## Begin TASK DATA
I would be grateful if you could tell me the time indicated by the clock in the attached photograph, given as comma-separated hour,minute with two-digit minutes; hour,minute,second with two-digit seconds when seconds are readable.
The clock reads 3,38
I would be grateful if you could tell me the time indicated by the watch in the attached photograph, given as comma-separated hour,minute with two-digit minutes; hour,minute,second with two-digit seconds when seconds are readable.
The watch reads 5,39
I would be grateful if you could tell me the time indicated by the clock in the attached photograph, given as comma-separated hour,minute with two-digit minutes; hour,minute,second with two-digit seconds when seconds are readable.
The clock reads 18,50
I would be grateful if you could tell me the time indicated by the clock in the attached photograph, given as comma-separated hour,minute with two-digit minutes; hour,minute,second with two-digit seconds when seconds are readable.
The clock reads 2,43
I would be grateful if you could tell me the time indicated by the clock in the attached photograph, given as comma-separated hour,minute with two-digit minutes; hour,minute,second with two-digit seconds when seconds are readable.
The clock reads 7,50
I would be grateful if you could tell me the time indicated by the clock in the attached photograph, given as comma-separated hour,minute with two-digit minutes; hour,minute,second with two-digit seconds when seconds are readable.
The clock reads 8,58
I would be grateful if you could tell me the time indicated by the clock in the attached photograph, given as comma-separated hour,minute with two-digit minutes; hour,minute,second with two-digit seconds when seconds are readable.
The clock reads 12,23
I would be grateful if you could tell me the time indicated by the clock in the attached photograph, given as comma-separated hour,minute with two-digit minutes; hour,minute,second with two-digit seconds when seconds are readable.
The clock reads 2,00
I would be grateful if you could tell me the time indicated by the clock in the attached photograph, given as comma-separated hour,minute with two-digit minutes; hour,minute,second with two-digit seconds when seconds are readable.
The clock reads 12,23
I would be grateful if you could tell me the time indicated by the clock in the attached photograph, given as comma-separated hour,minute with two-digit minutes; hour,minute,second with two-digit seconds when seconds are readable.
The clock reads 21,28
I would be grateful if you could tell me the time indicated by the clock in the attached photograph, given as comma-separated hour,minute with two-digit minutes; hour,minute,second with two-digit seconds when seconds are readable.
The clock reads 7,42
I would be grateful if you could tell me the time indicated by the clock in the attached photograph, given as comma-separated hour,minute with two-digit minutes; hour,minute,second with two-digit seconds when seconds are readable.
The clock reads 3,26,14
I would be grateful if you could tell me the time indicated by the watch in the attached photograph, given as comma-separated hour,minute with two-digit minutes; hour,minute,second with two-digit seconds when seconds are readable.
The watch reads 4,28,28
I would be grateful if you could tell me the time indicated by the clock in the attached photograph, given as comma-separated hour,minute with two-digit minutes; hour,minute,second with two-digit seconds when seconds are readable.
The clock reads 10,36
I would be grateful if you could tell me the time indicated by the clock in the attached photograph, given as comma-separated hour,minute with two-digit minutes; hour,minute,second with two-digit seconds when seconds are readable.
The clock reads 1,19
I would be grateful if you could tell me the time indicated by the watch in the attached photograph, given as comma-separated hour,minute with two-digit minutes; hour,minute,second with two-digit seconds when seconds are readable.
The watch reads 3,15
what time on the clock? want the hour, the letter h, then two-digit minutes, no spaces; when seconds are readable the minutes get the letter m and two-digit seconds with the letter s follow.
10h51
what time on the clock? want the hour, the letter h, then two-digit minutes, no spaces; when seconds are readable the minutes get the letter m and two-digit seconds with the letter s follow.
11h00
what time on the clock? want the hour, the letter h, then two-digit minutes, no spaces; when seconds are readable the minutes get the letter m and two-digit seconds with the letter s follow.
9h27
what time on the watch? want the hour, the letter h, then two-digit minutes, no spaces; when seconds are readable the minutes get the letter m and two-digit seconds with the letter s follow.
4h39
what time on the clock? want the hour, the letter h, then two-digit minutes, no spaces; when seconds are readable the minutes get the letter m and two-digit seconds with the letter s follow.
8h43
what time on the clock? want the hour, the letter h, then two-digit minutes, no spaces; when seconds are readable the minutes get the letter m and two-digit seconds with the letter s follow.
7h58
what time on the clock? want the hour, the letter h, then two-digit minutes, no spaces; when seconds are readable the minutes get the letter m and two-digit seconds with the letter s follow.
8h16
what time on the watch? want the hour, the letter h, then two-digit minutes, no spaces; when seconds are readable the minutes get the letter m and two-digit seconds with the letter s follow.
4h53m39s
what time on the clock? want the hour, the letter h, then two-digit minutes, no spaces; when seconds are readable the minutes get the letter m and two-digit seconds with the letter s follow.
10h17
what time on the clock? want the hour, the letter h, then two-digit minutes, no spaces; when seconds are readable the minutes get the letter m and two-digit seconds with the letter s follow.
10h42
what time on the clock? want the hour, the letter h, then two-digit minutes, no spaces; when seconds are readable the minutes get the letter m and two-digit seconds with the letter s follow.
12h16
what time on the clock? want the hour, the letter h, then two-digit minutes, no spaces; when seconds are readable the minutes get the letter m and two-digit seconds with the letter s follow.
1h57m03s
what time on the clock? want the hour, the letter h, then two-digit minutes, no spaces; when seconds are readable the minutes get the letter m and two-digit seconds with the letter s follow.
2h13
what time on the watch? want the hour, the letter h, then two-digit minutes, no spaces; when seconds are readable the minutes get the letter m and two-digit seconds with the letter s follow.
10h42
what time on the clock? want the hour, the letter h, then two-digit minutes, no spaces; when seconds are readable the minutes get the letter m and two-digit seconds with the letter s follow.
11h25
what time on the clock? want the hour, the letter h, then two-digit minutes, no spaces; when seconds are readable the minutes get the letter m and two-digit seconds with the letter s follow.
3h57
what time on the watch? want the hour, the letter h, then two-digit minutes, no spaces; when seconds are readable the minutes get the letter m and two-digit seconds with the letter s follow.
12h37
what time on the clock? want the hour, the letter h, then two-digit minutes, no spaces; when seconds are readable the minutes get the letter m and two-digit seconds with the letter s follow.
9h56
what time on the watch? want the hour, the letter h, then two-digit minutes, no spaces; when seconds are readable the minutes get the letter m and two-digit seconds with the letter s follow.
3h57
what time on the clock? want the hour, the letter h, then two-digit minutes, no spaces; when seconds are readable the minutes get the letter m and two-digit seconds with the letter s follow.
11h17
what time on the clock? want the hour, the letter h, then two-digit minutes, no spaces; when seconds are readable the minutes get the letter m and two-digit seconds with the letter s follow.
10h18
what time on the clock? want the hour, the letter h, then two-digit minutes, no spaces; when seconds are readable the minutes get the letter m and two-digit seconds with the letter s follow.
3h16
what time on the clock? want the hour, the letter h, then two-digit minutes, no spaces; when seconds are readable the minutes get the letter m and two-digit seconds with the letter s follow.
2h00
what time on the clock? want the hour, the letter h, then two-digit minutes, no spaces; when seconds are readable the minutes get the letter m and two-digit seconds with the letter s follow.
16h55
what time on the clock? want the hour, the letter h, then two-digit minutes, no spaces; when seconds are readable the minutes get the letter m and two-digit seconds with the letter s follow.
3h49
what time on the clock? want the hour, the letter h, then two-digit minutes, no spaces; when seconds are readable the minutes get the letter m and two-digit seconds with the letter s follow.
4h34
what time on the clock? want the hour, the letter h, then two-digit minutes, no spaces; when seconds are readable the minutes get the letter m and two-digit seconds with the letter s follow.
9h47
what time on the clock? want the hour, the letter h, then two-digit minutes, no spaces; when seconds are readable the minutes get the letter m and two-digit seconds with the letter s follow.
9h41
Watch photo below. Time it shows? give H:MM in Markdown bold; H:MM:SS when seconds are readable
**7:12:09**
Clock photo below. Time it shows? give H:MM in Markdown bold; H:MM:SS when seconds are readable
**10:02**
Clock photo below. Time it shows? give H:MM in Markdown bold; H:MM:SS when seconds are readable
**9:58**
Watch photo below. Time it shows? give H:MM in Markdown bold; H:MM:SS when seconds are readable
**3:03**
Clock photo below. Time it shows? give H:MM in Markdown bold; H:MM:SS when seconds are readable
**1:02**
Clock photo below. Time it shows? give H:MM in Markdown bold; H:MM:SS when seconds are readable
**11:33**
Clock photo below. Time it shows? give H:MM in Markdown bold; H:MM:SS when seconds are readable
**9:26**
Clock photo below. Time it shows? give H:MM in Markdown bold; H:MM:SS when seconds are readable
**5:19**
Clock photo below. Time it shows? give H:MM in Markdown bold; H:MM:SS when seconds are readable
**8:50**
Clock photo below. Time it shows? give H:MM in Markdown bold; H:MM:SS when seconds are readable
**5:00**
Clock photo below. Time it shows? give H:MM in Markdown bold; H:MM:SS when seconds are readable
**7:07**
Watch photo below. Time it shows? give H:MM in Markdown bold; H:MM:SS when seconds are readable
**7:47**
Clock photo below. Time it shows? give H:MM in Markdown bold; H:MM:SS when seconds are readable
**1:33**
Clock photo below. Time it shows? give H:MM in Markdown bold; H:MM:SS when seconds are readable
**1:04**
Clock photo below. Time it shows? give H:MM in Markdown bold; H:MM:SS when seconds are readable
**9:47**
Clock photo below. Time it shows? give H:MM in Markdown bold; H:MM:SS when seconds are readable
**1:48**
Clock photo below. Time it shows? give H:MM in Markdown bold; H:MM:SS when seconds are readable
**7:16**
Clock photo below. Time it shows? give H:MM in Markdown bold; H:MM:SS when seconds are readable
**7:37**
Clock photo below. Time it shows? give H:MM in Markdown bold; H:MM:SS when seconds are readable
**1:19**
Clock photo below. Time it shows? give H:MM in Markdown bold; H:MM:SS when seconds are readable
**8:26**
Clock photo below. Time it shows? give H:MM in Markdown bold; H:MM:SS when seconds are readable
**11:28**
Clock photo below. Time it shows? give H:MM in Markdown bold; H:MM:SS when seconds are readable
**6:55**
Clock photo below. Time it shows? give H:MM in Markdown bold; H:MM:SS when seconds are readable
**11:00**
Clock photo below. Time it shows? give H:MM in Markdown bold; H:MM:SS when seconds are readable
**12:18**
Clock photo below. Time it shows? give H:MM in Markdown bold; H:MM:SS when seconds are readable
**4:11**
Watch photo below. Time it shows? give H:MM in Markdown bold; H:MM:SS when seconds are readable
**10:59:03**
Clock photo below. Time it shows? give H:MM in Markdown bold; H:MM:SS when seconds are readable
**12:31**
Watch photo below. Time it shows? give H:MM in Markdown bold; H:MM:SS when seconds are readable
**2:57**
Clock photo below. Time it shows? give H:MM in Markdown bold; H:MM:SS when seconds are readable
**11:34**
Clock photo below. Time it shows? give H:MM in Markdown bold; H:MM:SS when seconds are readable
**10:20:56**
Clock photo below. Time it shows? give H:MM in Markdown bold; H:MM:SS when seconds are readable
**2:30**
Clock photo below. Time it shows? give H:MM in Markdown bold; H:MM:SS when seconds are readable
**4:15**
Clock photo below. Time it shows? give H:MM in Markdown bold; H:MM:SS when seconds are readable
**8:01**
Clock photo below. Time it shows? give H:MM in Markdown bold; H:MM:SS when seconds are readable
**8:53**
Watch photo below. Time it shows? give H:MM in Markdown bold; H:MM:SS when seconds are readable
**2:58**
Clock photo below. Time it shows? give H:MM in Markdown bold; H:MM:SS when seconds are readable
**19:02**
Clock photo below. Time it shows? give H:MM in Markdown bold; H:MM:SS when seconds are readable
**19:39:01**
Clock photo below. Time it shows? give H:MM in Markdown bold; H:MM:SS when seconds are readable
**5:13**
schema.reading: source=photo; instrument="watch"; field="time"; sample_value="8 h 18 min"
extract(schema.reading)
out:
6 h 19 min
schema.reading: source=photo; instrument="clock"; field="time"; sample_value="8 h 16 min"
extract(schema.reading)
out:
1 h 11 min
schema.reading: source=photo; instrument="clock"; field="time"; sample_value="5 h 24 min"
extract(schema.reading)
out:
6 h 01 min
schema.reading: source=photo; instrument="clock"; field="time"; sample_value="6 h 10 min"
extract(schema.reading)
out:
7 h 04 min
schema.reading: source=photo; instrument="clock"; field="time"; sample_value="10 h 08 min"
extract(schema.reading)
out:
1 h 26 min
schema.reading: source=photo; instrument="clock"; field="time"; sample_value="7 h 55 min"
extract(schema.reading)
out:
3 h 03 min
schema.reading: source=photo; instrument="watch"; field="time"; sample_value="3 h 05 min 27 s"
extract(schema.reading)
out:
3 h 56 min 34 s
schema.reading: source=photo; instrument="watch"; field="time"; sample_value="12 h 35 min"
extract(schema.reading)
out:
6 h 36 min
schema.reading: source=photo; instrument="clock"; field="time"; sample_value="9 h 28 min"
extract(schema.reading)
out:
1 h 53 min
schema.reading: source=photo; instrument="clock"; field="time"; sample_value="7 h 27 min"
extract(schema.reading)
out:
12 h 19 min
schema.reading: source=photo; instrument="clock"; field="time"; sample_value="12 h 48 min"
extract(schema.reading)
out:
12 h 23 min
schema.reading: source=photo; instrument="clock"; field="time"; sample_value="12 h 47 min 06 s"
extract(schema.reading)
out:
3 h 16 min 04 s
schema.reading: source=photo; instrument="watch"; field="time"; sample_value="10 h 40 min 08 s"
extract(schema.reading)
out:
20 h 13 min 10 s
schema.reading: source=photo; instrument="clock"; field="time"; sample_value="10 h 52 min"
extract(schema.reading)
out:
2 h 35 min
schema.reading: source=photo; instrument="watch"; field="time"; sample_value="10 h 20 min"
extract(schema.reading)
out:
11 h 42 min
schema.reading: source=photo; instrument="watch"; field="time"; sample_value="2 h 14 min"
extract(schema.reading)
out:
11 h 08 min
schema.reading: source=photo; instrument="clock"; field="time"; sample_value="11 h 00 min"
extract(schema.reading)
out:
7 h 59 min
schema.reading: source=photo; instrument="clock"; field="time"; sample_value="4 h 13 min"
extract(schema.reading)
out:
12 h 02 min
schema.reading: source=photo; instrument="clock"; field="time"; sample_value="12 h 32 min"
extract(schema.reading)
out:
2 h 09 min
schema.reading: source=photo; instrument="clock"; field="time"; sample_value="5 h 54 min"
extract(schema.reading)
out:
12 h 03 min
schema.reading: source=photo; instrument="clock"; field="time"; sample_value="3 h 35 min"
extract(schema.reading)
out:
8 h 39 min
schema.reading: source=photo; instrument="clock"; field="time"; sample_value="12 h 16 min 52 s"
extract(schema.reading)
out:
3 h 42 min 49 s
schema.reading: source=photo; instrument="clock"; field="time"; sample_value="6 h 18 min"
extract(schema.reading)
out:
## End TASK DATA
■ **REQUIREMENTS**:
Quote the rows from the start of the records through the line containing "The clock reads 7,50", inclusive, and nothing else.

■ **SOLUTION**:
I would be grateful if you could tell me the time indicated by the clock in the attached photograph, given as comma-separated hour,minute with two-digit minutes; hour,minute,second with two-digit seconds when seconds are readable.
The clock reads 3,38
I would be grateful if you could tell me the time indicated by the watch in the attached photograph, given as comma-separated hour,minute with two-digit minutes; hour,minute,second with two-digit seconds when seconds are readable.
The watch reads 5,39
I would be grateful if you could tell me the time indicated by the clock in the attached photograph, given as comma-separated hour,minute with two-digit minutes; hour,minute,second with two-digit seconds when seconds are readable.
The clock reads 18,50
I would be grateful if you could tell me the time indicated by the clock in the attached photograph, given as comma-separated hour,minute with two-digit minutes; hour,minute,second with two-digit seconds when seconds are readable.
The clock reads 2,43
I would be grateful if you could tell me the time indicated by the clock in the attached photograph, given as comma-separated hour,minute with two-digit minutes; hour,minute,second with two-digit seconds when seconds are readable.
The clock reads 7,50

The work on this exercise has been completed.